= 課題 1 =
試験対策の文章を読んで、次の問いに答えてください。
(a) 午前2は1回あたり何問程度ですか。
(b) 「全体統制」と対にして覚える言葉は何ですか。
(c) 最近メインになっている気がすると書かれているのは、どんな分野ですか。
= 課題 2 =
試験対策の文章の最後の文のあとから、続きを書き継いでください。

= 本文 =
午前2は1回25問程度しかないため、サクッと10回分程度やっておく。
隙間時間で復習ができるようにしておく。
ちょっとしたコツ
- 過去問を勉強する際に正解以外の選択肢も勉強する
- 全体統制<->業務統制、シグネチャ<->アノマリのように対になる言葉は必ずセットで覚える
午後対策
結論 あまり過去問は通用しないかもしれない
近年の傾向を見ていると、過去問があまり対策にならない気がしています。
特に最近はWeb系のセキュリティ対策(XSS,認証・認可)とリスクアセスメント系がメインな気がします。
個人的にはR4~最新(午後2を含む)までくらいをしっかり理解するのが効率がいいと思います。
余裕がある人はプラスして村山先生の「こう書く! セキスペ 情報処理安全確保支援士」をオススメします。

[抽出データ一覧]
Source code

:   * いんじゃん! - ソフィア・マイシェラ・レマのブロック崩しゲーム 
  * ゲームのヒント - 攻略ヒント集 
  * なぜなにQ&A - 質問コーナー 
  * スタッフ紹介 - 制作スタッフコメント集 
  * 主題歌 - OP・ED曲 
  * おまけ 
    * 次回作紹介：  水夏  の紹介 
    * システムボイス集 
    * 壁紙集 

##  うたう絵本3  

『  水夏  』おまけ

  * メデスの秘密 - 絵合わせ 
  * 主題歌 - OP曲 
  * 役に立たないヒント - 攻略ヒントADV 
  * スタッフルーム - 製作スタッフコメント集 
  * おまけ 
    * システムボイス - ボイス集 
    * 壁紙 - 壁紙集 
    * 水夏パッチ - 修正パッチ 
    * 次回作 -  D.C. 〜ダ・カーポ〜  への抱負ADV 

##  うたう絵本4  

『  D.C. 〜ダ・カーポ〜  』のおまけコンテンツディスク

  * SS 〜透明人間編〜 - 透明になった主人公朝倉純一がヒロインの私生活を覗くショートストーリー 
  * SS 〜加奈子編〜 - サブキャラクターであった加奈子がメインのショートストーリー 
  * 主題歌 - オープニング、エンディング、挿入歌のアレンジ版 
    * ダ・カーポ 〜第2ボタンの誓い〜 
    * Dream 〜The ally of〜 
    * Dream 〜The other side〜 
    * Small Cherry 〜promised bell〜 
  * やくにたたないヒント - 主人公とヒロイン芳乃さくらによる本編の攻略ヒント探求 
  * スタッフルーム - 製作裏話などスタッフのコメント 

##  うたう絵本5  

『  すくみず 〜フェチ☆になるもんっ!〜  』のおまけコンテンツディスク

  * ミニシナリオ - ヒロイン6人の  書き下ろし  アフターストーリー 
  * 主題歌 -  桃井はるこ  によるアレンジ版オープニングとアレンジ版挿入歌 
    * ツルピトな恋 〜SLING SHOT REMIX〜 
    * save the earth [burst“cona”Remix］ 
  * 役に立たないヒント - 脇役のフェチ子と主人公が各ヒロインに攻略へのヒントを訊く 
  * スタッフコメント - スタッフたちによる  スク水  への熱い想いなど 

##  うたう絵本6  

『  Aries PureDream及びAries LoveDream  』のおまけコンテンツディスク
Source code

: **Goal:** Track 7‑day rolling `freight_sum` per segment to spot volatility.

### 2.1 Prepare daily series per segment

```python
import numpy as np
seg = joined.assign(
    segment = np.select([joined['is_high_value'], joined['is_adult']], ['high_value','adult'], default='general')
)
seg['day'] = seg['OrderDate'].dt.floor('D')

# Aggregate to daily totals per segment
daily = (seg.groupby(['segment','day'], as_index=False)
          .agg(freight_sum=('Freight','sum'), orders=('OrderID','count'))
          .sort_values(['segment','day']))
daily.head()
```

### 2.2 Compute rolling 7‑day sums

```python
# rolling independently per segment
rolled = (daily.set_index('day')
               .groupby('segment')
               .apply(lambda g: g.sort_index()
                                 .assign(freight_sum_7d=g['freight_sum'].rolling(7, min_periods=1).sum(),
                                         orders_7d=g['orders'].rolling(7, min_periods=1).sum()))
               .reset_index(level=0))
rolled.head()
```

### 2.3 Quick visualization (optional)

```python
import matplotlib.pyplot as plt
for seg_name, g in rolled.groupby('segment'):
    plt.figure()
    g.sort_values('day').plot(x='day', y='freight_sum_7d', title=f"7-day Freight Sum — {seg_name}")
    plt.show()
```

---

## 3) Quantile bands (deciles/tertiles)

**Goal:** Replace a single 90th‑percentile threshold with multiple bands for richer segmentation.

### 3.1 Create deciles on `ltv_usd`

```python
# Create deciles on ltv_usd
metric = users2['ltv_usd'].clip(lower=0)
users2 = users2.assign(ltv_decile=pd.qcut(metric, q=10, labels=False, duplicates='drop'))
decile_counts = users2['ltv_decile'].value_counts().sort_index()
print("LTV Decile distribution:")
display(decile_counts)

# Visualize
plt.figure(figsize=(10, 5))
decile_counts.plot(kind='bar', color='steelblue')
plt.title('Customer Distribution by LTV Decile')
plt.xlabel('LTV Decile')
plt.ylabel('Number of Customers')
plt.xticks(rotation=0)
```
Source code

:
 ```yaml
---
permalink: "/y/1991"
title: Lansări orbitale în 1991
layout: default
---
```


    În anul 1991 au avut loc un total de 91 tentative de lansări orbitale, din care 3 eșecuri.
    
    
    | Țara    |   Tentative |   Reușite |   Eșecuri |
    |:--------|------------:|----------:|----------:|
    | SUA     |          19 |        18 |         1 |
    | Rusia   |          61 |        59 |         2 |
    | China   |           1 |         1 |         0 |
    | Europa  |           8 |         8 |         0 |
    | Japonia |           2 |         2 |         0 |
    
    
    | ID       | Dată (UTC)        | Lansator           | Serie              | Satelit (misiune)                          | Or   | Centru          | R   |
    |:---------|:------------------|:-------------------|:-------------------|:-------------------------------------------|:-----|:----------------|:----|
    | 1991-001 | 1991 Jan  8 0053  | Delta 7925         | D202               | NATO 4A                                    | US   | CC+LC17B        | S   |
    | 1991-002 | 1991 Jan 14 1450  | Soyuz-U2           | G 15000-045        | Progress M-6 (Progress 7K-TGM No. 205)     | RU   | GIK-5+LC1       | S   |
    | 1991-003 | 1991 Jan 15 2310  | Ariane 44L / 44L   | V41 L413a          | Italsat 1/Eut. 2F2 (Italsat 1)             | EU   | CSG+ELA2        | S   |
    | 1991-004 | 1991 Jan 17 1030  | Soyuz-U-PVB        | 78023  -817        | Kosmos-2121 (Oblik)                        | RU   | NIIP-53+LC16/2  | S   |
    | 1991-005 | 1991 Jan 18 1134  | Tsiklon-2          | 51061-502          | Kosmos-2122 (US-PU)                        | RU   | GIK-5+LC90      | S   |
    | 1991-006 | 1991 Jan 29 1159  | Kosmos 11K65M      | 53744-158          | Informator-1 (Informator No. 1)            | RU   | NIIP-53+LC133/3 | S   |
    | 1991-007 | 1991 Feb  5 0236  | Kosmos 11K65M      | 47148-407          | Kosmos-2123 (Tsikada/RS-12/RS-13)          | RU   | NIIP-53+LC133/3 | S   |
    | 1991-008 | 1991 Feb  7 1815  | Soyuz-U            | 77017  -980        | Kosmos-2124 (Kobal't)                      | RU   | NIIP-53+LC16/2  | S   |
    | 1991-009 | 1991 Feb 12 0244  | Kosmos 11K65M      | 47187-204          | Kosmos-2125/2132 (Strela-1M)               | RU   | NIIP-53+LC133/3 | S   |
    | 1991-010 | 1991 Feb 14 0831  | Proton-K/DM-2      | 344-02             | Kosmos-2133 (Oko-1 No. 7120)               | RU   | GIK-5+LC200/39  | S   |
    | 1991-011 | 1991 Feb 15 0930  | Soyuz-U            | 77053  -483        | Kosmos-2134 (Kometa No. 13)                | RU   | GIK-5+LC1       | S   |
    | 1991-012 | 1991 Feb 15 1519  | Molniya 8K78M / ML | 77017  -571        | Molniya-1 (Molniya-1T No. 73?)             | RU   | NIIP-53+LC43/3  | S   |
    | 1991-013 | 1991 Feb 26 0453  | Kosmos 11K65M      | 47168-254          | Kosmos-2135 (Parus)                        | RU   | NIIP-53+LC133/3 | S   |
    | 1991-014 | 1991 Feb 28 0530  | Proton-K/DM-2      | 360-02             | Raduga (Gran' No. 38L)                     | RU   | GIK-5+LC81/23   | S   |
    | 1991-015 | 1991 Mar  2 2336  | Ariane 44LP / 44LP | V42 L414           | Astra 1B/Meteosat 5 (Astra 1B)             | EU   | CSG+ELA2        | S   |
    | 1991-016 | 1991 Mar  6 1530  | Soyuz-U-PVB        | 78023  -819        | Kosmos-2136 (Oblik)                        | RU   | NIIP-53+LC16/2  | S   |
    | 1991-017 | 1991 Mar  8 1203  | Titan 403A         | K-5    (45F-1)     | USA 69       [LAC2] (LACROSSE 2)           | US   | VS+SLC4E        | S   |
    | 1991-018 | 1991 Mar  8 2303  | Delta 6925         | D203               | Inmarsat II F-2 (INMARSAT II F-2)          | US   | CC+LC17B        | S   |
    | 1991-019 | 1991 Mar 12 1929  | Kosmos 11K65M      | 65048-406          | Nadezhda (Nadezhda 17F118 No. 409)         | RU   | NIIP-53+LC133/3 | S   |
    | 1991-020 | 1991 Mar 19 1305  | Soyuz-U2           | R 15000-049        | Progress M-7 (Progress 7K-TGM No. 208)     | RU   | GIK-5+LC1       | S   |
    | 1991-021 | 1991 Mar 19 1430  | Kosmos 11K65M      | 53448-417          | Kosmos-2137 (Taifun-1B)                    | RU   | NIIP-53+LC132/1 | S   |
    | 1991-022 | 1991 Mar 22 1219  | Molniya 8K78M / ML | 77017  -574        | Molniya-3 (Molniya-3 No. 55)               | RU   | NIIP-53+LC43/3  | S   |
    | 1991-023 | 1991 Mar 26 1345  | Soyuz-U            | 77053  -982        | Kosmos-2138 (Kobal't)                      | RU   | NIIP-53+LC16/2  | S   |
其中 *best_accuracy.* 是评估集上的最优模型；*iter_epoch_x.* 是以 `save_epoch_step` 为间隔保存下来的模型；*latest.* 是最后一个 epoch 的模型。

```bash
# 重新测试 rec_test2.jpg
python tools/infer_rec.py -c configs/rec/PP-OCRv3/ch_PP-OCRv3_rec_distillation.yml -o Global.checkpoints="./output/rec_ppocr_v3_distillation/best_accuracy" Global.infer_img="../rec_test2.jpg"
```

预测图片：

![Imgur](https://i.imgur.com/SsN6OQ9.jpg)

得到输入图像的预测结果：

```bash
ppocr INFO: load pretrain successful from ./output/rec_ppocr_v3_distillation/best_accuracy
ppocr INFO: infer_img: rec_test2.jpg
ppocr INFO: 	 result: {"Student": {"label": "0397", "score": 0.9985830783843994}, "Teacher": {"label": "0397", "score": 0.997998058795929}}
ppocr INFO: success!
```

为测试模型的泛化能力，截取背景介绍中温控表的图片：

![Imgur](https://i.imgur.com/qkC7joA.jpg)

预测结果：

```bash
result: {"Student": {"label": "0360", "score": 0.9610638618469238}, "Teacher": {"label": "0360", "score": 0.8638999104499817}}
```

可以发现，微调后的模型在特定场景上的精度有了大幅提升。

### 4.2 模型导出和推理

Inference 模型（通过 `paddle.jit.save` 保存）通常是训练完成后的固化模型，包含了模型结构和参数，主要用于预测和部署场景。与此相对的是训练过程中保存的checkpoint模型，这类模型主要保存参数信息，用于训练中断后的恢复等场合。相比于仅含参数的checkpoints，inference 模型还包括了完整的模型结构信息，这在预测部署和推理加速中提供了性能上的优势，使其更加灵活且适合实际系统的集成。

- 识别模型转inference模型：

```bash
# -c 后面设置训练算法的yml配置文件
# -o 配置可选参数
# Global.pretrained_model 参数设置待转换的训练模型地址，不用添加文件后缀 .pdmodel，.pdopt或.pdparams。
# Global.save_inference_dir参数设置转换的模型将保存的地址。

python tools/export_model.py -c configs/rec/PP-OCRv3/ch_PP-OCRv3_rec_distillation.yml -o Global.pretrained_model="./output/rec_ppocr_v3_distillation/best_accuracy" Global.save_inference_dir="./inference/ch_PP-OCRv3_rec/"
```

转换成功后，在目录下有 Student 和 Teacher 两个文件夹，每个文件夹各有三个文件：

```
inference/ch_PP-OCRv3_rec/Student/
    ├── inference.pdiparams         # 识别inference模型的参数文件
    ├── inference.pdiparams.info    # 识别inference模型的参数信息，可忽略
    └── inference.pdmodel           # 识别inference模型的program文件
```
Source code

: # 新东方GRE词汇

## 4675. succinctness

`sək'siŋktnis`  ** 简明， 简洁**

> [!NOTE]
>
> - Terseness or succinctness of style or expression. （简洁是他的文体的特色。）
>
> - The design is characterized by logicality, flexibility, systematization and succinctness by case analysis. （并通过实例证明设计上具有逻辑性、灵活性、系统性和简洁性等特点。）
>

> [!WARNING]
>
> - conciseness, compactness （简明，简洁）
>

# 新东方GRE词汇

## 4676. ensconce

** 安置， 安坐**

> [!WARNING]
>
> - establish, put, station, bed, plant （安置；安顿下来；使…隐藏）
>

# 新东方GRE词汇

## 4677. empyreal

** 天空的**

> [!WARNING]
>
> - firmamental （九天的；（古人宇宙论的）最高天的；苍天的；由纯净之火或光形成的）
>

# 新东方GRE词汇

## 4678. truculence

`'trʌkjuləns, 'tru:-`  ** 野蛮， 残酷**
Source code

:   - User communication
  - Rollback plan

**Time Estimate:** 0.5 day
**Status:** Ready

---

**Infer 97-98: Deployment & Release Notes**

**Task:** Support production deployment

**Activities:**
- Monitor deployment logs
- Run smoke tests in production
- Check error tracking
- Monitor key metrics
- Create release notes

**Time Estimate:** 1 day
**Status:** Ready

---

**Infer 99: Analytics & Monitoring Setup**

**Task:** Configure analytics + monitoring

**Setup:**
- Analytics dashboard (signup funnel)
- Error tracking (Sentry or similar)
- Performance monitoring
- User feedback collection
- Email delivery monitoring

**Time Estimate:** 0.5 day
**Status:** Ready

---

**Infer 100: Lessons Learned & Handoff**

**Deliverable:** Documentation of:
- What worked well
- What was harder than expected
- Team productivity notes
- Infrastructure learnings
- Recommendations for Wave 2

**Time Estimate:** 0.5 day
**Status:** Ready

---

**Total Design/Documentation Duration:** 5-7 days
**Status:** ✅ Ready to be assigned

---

= 解答 1 =
(a) 25問程度
(b) 業務統制
(c) Web系のセキュリティ対策(XSS,認証・認可)とリスクアセスメント系

= 解答 2 =
やったこと
- 重点対策
- まずは分野ごとに1問ずつやってみる
- なぜその答えなのかを解説を何度か読む
- 間違えた場合、知識が足りなかったのか?読み方が悪かったのか考えてみる
- 過去問での対策
- 村山本の範囲であるH30年の午後1,2まで2週くらいやりました。
- 解答例と一言一句合わせる必要はないが、自分オリジナルの言葉にするというより、解答例っぽく答えられるようにすべき
午後1、2過去問の解説を入手せよ!
問題・回答はIPA公式にありますが、解説は自分で入手する必要があります。
ネットで探す・生成AIに聞くのも手ではありますが、手っ取り早く情報処理教科書 情報処理安全確保支援士のダウンロード特典で入手しましょう。
午後2も過去問で対策するべきか?またどうやるのが効率的か。
結論:最低村山本範囲の2周はやるべきです。(~H30)
効率的にはやるには問題文を読んで以下を何となくインプットする
- 前提や構成
- 発生した問題(インシデント、マルウェア)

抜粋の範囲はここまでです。